On Friday, we started going through 2.0-beta1 issues. Asked Rachel why we did crazy things where we did crazy things. Some new issues opened.
Daniel bonked hard on the password handling code. Setting a cookie to view a password-protected post in REST API is pretty bad.
Core’s cookie handling is per COOKIE_HASH, not post, so viewing a second password-protected post nullifies the first.
We can’t pass the password as a GET parameter because it could expose the password in the logs.
WordPress.com accepts the password as a GET parameter. This is likely an unacceptable risk for core.
Ryan suggested authorization headers instead of parameters.
Another open question: what fields are expected to be password-protected?
We should err on the side of less data (e.g. not in the loop) for the time being.
Discussed #1023 (returning error when returned data mismatches declared schema)
Meech suggested we try not to solve the problem of “anyone with access to the source code can break the API”
Ryan’s suggestion is we encourage clients to write robust clients, and not segfault on bad data. Likes the idea of including useful header data in the request, but not in the response.
Q: Should plugin developers be able to remove fields from a response?
Rachel has used our existing filters in v1 of the plugin to add and remove fields.
Ryan: it’s important our documentation emphasizes removing fields would break things.
Meech: Consider who we’re protecting, and what we’re protecting them from. This seems to be protecting clients from bad plugins. But it really seems we’re trying to force people to use our ideas. If I’m a plugin and start breaking clients, I’ll get reports on how to fix it.

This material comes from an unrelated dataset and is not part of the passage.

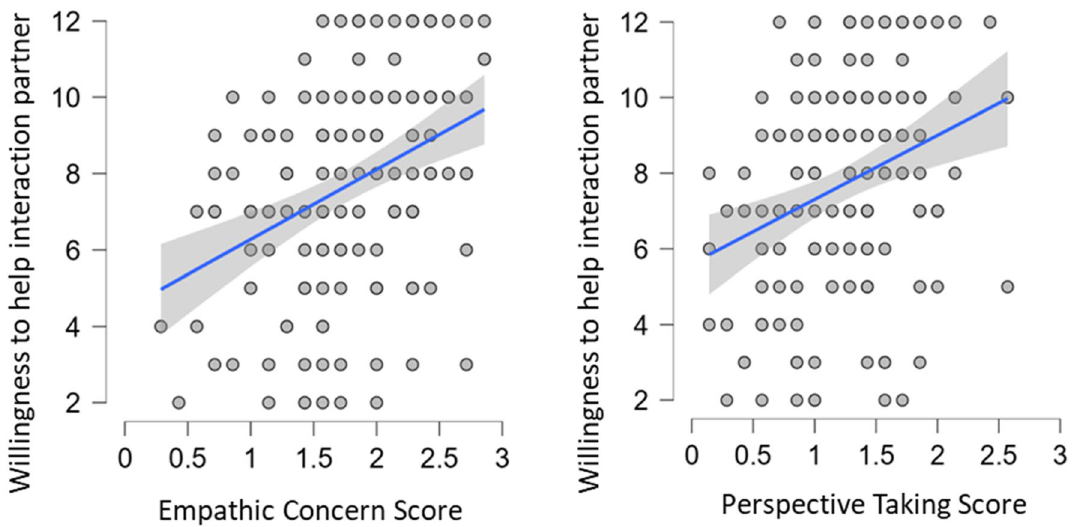
Figure 3. Willingness to help (anti-)mimicking interaction partner (confederate) in relation to perspective taking (left) and empathic concern scores (right). Shaded area: credible interval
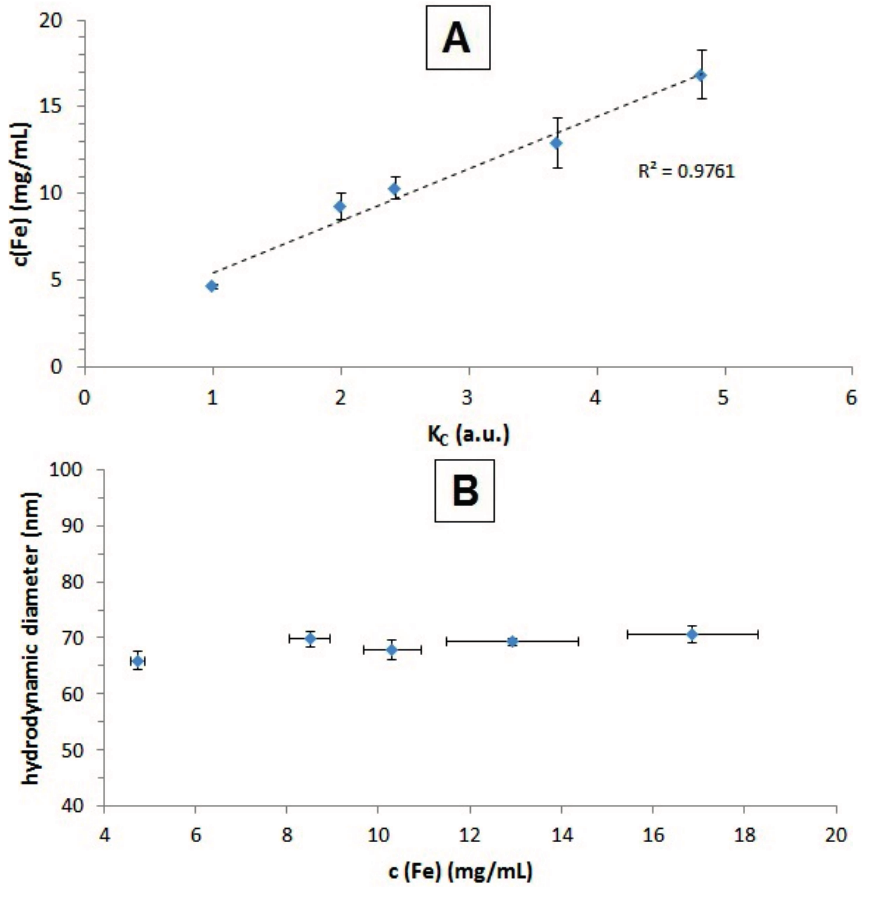
Figure 4. Efficiency of the concentration and the effect on the hydrodynamic aggregate size of SEON LA-BSA . The iron content of SEON LA-BSA ( A ) depending on the ratio of the starting volume/end volume (concentration factor); ( B ) PCCS measurements of the hydrodynamic diameters of the samples from ( A ). All measurements for ( A , B ) were performed in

Rachel: Users can disable WordPress themes with a constant. We should make sure WP-API is as extensible as WordPress.
Rachel: 80% of users don’t know how to write the PHP code to break a response. The 20% that can, also know how to refer to documentation and best practices.
Joe: Agree with the consensus. Get really pissed off when someone locks down what he knows how to work around.
Decision to not restrict removal of fields. We can’t easily report the distinction either.